“Give us the inside scoop,” people demand. “How do we know who’s a good coach? What life coach qualifications really matter?”
The inside scoop is that there is no inside scoop. There’s no secret, easy way to figure out who’s a good coach.
First, let’s look at what a coach must do to be able to call herself a coach. I can tell you in one word — nothing.
No requirements to be a coach
Coaching is an unregulated industry, and there are absolutely no requirements for a person to be a coach. No legal, professional, or any other requirements.
You want to be a coach? Poof, you’re a coach.
Coaches are in a bind
Coaches — even talented ones (not that there’s any agreement on which coaches are talented) — are in a bind. Coaching skill is, to a large degree, a nebulous, vague, difficult to define thing. But coaches want to be able to give you hard facts, documentation, and proof of their skill.
So they tell you about things that are hard facts, like training, certification, coaching experience, and personal success.
The only problem is that these qualifications don’t really tell you that a coach is talented — and certainly not whether she’s a good match for you. So, please, keep in mind that it’s not necessary for a coach to have any of the standard qualifications to be a gifted coach. And a coach can have all of them and be a real dud.
The best coach for you may be a naturally talented newbie. The worst coach for you may be a world-famous, expensive coach.

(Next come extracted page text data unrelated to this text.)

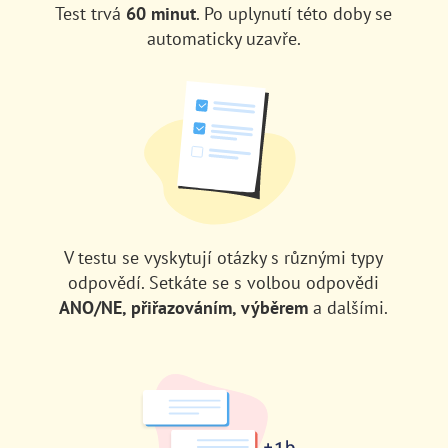
Test trvá
60 minut
. Po uplynutí této doby se
automaticky uzavře.
V testu se vyskytují otázky s různými typy
odpovědí. Setkáte se s volbou odpovědi
ANO/NE, přiřazováním, výběrem
a dalšími.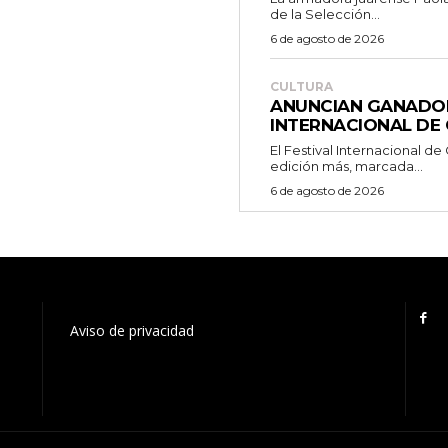
de la Selección...
6 de agosto de 2026
CULTURA
ANUNCIAN GANADOR
INTERNACIONAL DE
El Festival Internacional d
edición más, marcada...
6 de agosto de 2026
Aviso de privacidad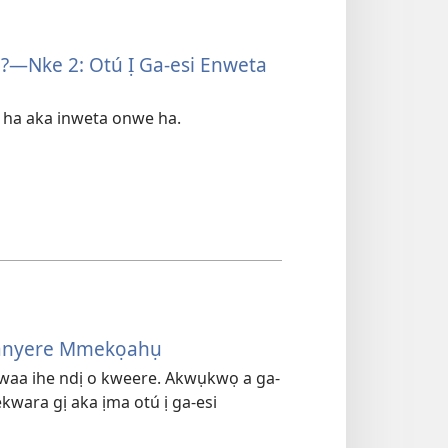
​—Nke 2: Otú Ị Ga-esi Enweta
 ha aka inweta onwe ha.
Banyere Mmekọahụ
ọwaa ihe ndị o kweere. Akwụkwọ a ga-
ekwara gị aka ịma otú ị ga-esi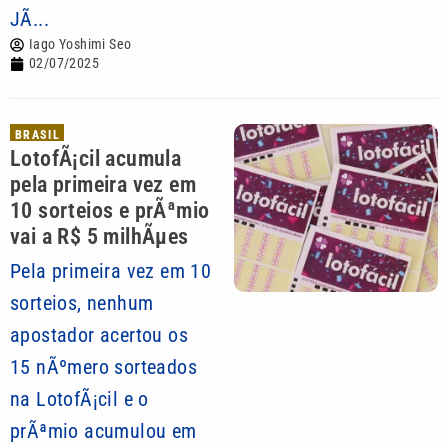
JÃ...
Iago Yoshimi Seo
02/07/2025
BRASIL
LotofÃ¡cil acumula
pela primeira vez em
10 sorteios e prÃªmio
vai a R$ 5 milhÃµes
Pela primeira vez em 10
sorteios, nenhum
apostador acertou os
15 nÃºmero sorteados
na LotofÃ¡cil e o
prÃªmio acumulou em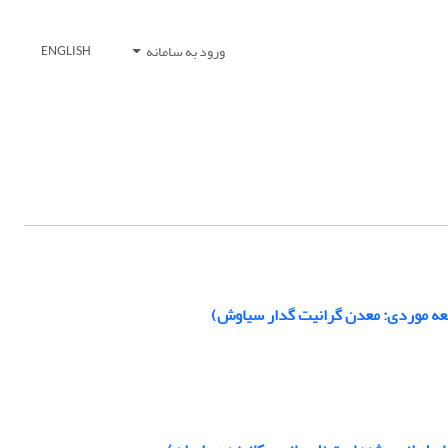
ورود به سامانه
ENGLISH
لعه موردی: معدن گرانیت گدار سیاوش)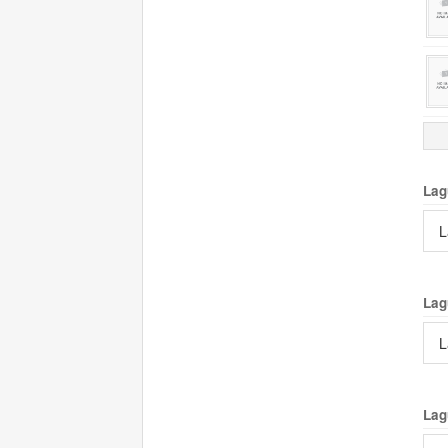
Lag
L
Lag
L
Lag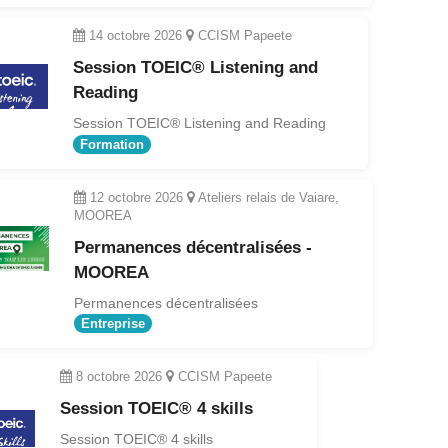
14 octobre 2026
CCISM Papeete
Session TOEIC® Listening and
Reading
Session TOEIC® Listening and Reading
Formation
12 octobre 2026
Ateliers relais de Vaiare,
MOOREA
Permanences décentralisées -
MOOREA
Permanences décentralisées
Entreprise
8 octobre 2026
CCISM Papeete
Session TOEIC® 4 skills
Session TOEIC® 4 skills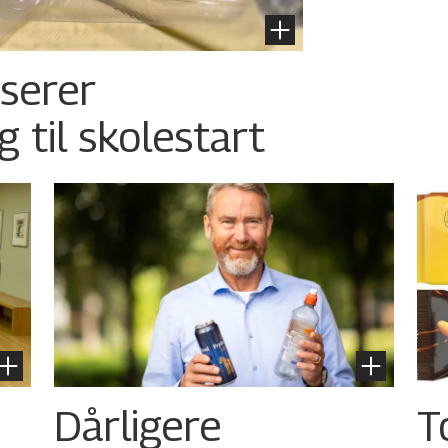
nserer
g til skolestart
Dårligere
T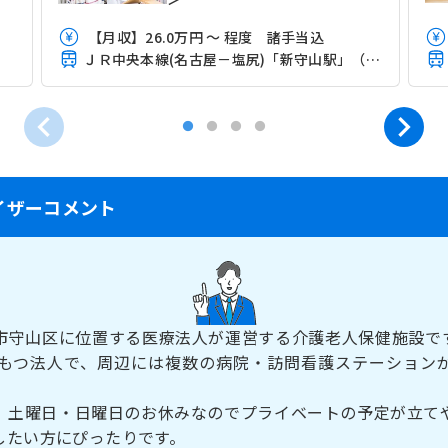
【月収】26.0万円 ～ 程度 諸手当込
）
ＪＲ中央本線(名古屋－塩尻)「新守山駅」（徒歩10分）
イザーコメント
市守山区に位置する医療法人が運営する介護老人保健施設で
をもつ法人で、周辺には複数の病院・訪問看護ステーション
、土曜日・日曜日のお休みなのでプライベートの予定が立て
したい方にぴったりです。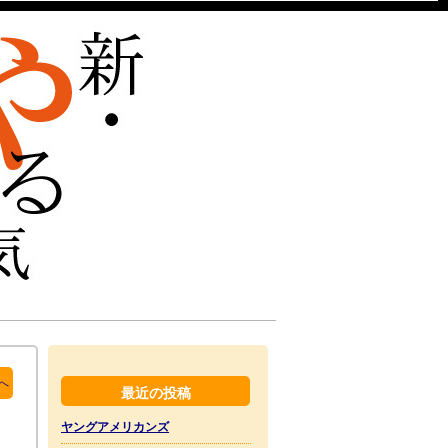
へ
最近の投稿
ヤングアメリカンズ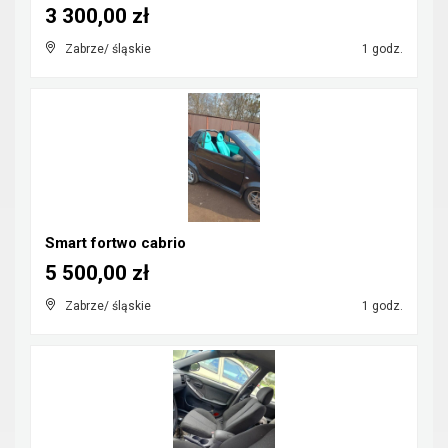
3 300,00 zł
Zabrze/ śląskie
1 godz.
Smart fortwo cabrio
5 500,00 zł
Zabrze/ śląskie
1 godz.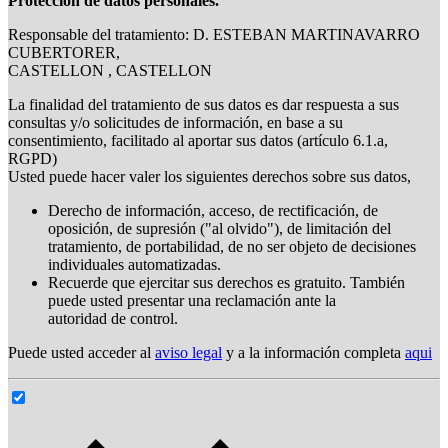
Protección de datos personales.
Responsable del tratamiento: D. ESTEBAN MARTINAVARRO
CUBERTORER,
CASTELLON , CASTELLON
La finalidad del tratamiento de sus datos es dar respuesta a sus
consultas y/o solicitudes de información, en base a su
consentimiento, facilitado al aportar sus datos (artículo 6.1.a,
RGPD)
Usted puede hacer valer los siguientes derechos sobre sus datos,
Derecho de información, acceso, de rectificación, de
oposición, de supresión ("al olvido"), de limitación del
tratamiento, de portabilidad, de no ser objeto de decisiones
individuales automatizadas.
Recuerde que ejercitar sus derechos es gratuito. También
puede usted presentar una reclamación ante la
autoridad de control.
Puede usted acceder al
aviso legal
y a la información completa
aqui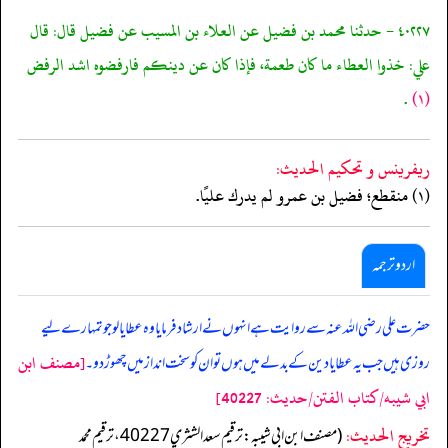
٤٠٢٢٧ - حدثنا محمد بن فضيل عن العلاء بن المسيب عن فضيل قال: قال
علي: خذوا العطاء ما كان طعمة، فإذا كان عن دينكم فارفضوه اشد الرفض
.
(١)
ريفرينس و تحكيم الحدیث:
(١) منقطع؛ فضيل بن عمرو لم يدرك عليًا.
اردو ترجمہ
حضرت علی رضی اللہ عنہ سے روایت ہے انہوں نے ارشاد فرمایا وہ عطا یا لو جو تمہارے لیے
[مصنف ابن
روزی ہیں جب یہ عطا یا دین کے بدلے میں ہوں تو ان کو سخت انداز میں چھوڑ دو۔
ابي شيبه/كتاب الفتن/حدیث: 40227]
تخریج الحدیث:
(مصنف ابن ابي شيبه: ترقيم سعد الشثري 40227، ترقيم محمد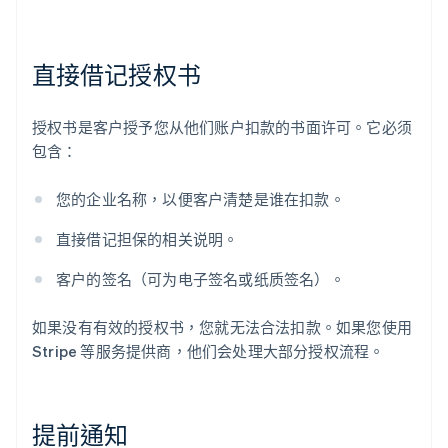
直接借记授权书
授权书是客户授予您从他们账户扣款的书面许可。它必须
包含：
您的企业名称，以便客户清楚是谁在扣款。
直接借记担保的相关说明。
客户的签名（可为电子签名或纸质签名）。
如果没有有效的授权书，您就无法合法扣款。如果您使用
Stripe 等服务提供商，他们会处理大部分授权流程。
提前通知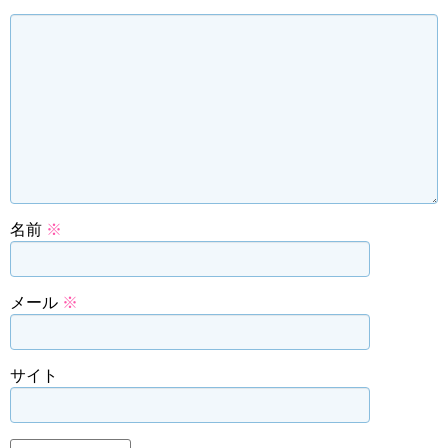
名前
※
メール
※
サイト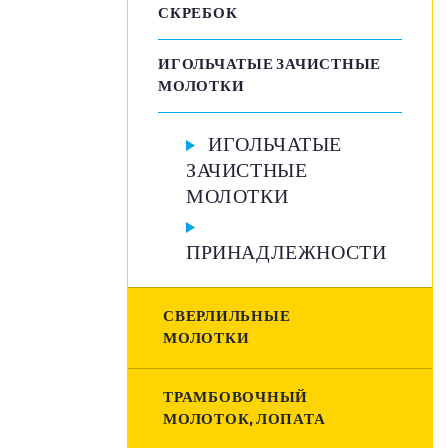
СКРЕБОК
ИГОЛЬЧАТЫЕ ЗАЧИСТНЫЕ
МОЛОТКИ
ИГОЛЬЧАТЫЕ
ЗАЧИСТНЫЕ
МОЛОТКИ
ПРИНАДЛЕЖНОСТИ
СВЕРЛИЛЬНЫЕ
МОЛОТКИ
ТРАМБОВОЧНЫЙ
МОЛОТОК, ЛОПАТА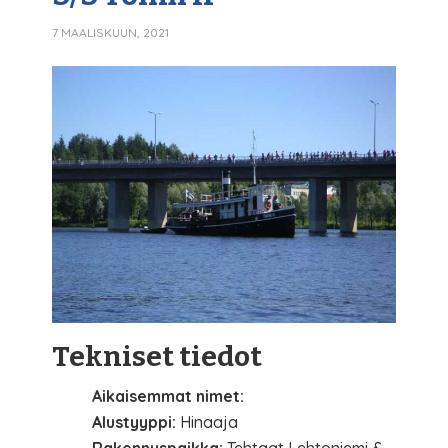
7 MAALISKUUN, 2021
Tekniset tiedot
Aikaisemmat nimet:
Alustyyppi:
Hinaaja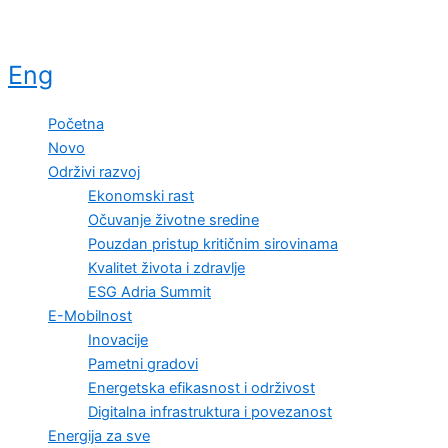
Eng
Početna
Novo
Održivi razvoj
Ekonomski rast
Očuvanje životne sredine
Pouzdan pristup kritičnim sirovinama
Kvalitet života i zdravlje
ESG Adria Summit
E-Mobilnost
Inovacije
Pametni gradovi
Energetska efikasnost i održivost
Digitalna infrastruktura i povezanost
Energija za sve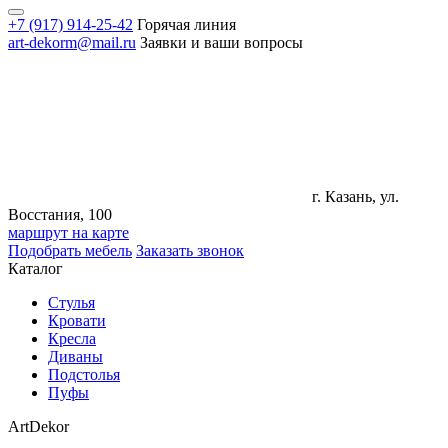
+7 (917) 914-25-42
Горячая линия
art-dekorm@mail.ru
Заявки и ваши вопросы
г. Казань, ул.
Восстания, 100
маршрут на карте
Подобрать мебель
Заказать звонок
Каталог
Стулья
Кровати
Кресла
Диваны
Подстолья
Пуфы
ArtDekor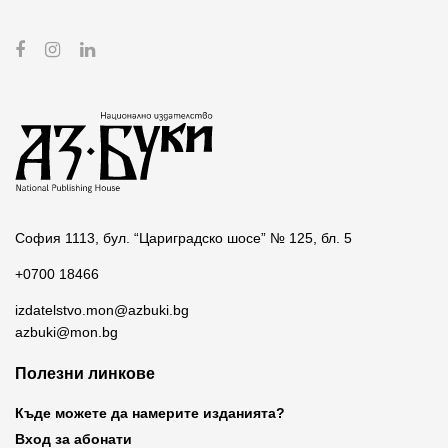
София 1113, бул. “Цариградско шосе” № 125, бл. 5
+0700 18466
izdatelstvo.mon@azbuki.bg
azbuki@mon.bg
Полезни линкове
Къде можете да намерите изданията?
Вход за абонати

List of Life Coach Qualifications
Let’s go through the common qualifications coaches use, and I’ll show you why I don’t think any of them is a reliable indicator of coaching talent.
Though some academic institutions offer coach training, most coaches are trained in for-profit programs. These programs usually don’t have admission requirements — a coach just pays the tuition, often in the $2000 – $5000 range, and she’s in.
Often, the main requirement for graduation is attending class.
Some coaching training programs are just downloadable audio, video, and text that students consume at their leisure. (Or not.) While training generally gives students some tools and opportunity to practice coaching, most coach training leaves students to figure out the bulk of how they’re going to practice on their own. Coaches from the same program coach very differently from each other.
Certification is a hotly debated topic in the coaching world. Some coaches feel the process of getting certified is valuable and certification is real evidence of coaching competence. Many think certification is just a marketing thing and they don’t bother with the expense and hassle unless they’re worried about not having enough clients or they want to work for corporations, which often require certification.
There isn’t one, universally agreed upon certification.
Several major certification bodies, as well as many training institutions, offer some sort of certification for coaches, each with its own requirements.
Two major certification bodies in the United States are the International Coaching Federation and the International Association of Coaches.
You might think that a coach who’s been coaching for ten years would be a masterful coach, but that’s not necessarily the case. Just doing the same thing over and over again doesn’t turn someone into a world-class performer, argues Colvin, in his excellent book, “Talent Is Overrated: What Really Separates World-Class Performers from Everybody Else.”
I’ve known coaches who’ve been at it for over ten years — who even train and mentor other coaches — who regularly make what I consider to be rookie mistakes when they coach.
I’ve known talented newbies.
I’ve known coaches who learn quickly and deeply from just a little experience working with clients. They keep evolving. I’ve known coaches who do the same thing, year after year, with little learning and growing.
Experience and/or success in a particular subject
Some coaches hold themselves out as experts in a specific field, like business or parenting. They often point to their experience or success in that field as one of their qualifications. A business coach will tell you that she started three successful businesses herself.
In my view, experience is generally necessary for a person to be an expert in a field, but by no means a guarantee of it. Also, a coach’s personal success may not translate into an ability to help you replicate it. Her analysis of the reasons for her success may not be accurate. She may not be able to communicate her approach well to you. And her approach may work for her, but not for you.
A coach’s high rate of success with clients who are similar to you and are working on projects like yours could be truly helpful evidence of a coach’s competence.
Unfortunately, there’s no way of getting accurate, complete data about clients’ results. Coaches often don’t have the information. They don’t necessarily know the long-term effects of their work with clients.
And even if coaches did have this data, they probably wouldn’t share all of it with the public. Coaches typically will tell you about their success stories, even if those stories represent only a tiny fraction of their clients.
Some coaches list memberships in specialty coaching organizations — like an organization of coaches who work with people who have ADHD — as one of their credentials. Professional memberships may be valuable to the coaches who participate in them, but they are not indications that a coach has achieved mastery in a particular area of coaching.
Generally, the only requirement for a coach to join a professional organization is a willingness to pay the organization’s fees.
My suggestion: form your own impression
Instead of relying heavily on life coach qualifications to find a coach who’s a good fit for you, I recommend that you form your own impression of the coaches you’re considering and trust that. You can read their websites and other materials. You can listen to them being interviewed, giving classes, doing podcasts, and/or any other audio that’s available. You can watch any videos they have on YouTube or their sites. And you can experience them firsthand in a free initial coaching session/interview.
Your sense of a coach is your best indicator of whether or not the coach is a good fit for you.